- YOUR OBJECTIVE -
The expected output is the full set of entries, retyped verbatim, pictures excluded.

- EXERCISE INPUTS -
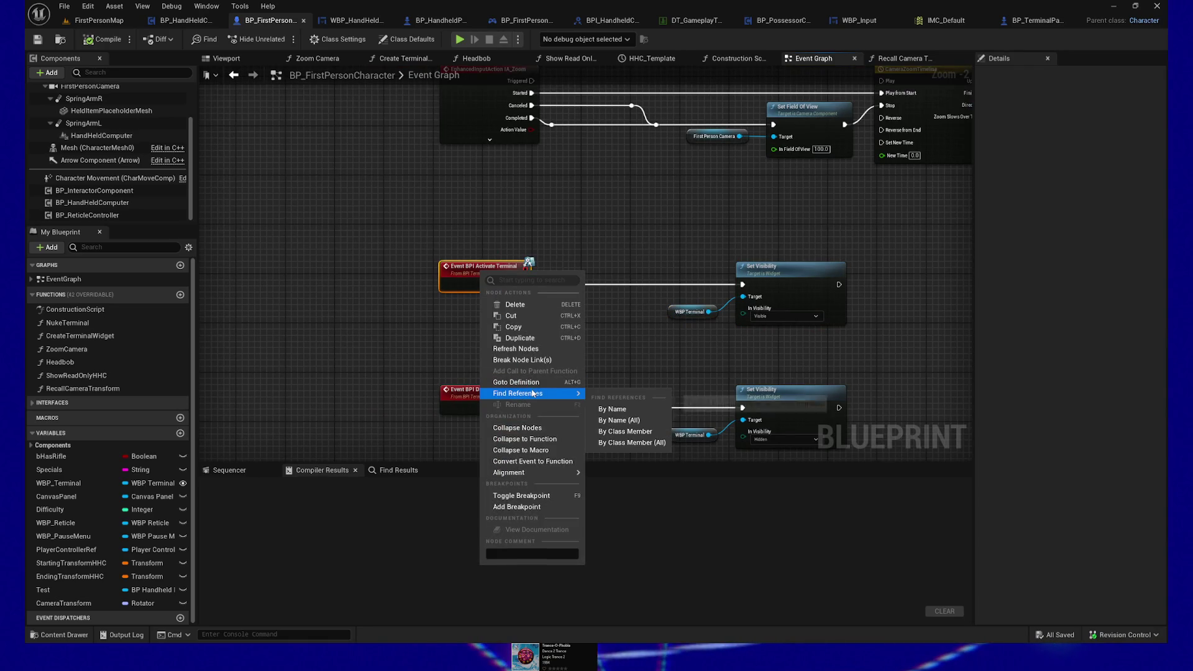
{"action": "left_click", "coordinate": [626, 409]}
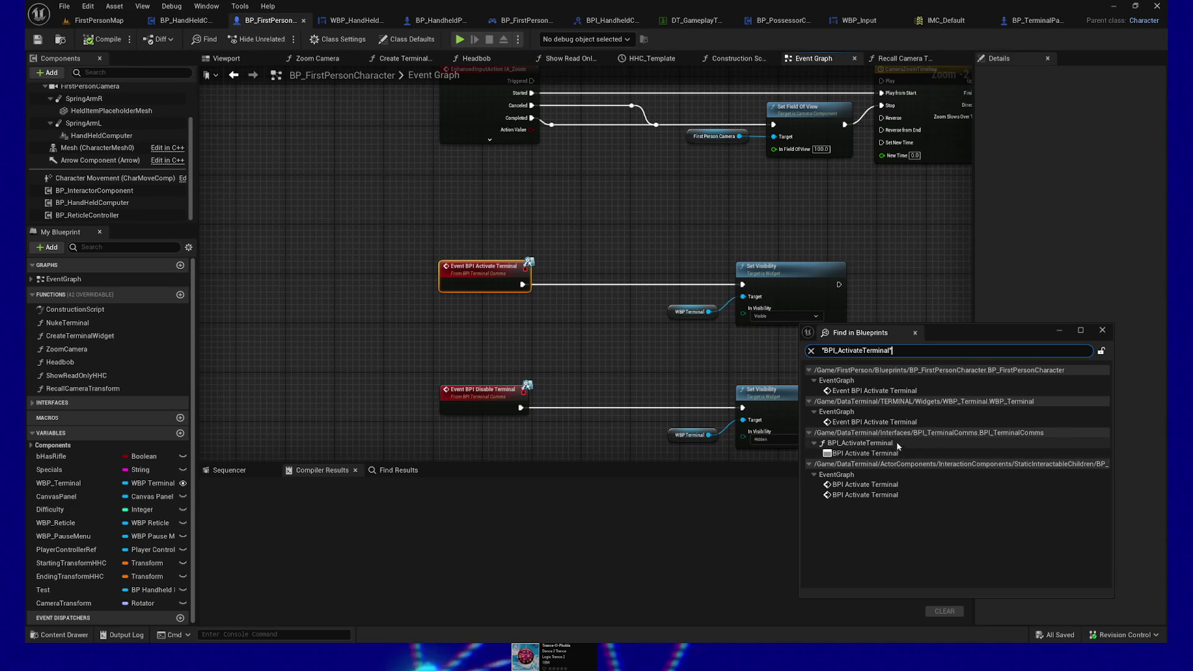
{"action": "left_click", "coordinate": [809, 433]}
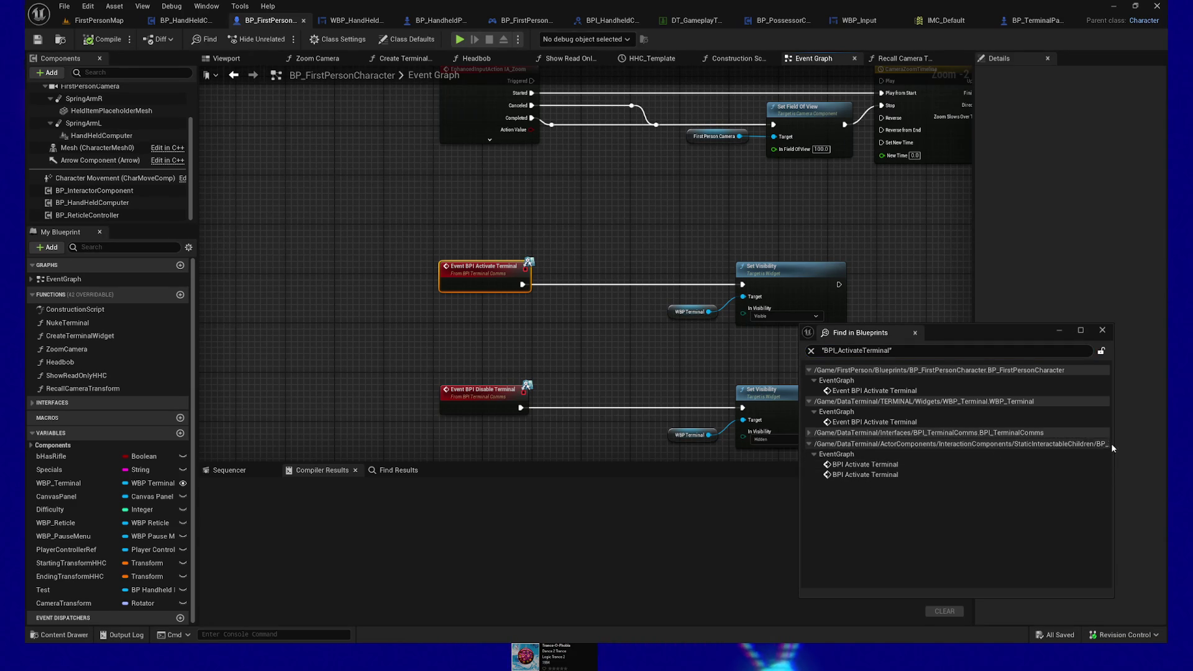
Widen and reposition the Find in Blueprints window, then jump to the first BP_TerminalInteractable reference.
{"action": "left_click_drag", "start_coordinate": [1113, 445], "coordinate": [1169, 445]}
{"action": "left_click_drag", "start_coordinate": [1055, 331], "coordinate": [992, 318]}
{"action": "left_click", "coordinate": [811, 453]}
{"action": "double_click", "coordinate": [811, 453]}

- ANSWER SECTION -
{"action": "left_click", "coordinate": [626, 409]}
{"action": "left_click", "coordinate": [809, 433]}
Widen and reposition the Find in Blueprints window, then jump to the first BP_TerminalInteractable reference.
{"action": "left_click_drag", "start_coordinate": [1113, 445], "coordinate": [1169, 445]}
{"action": "left_click_drag", "start_coordinate": [1055, 331], "coordinate": [992, 318]}
{"action": "left_click", "coordinate": [811, 453]}
{"action": "double_click", "coordinate": [811, 453]}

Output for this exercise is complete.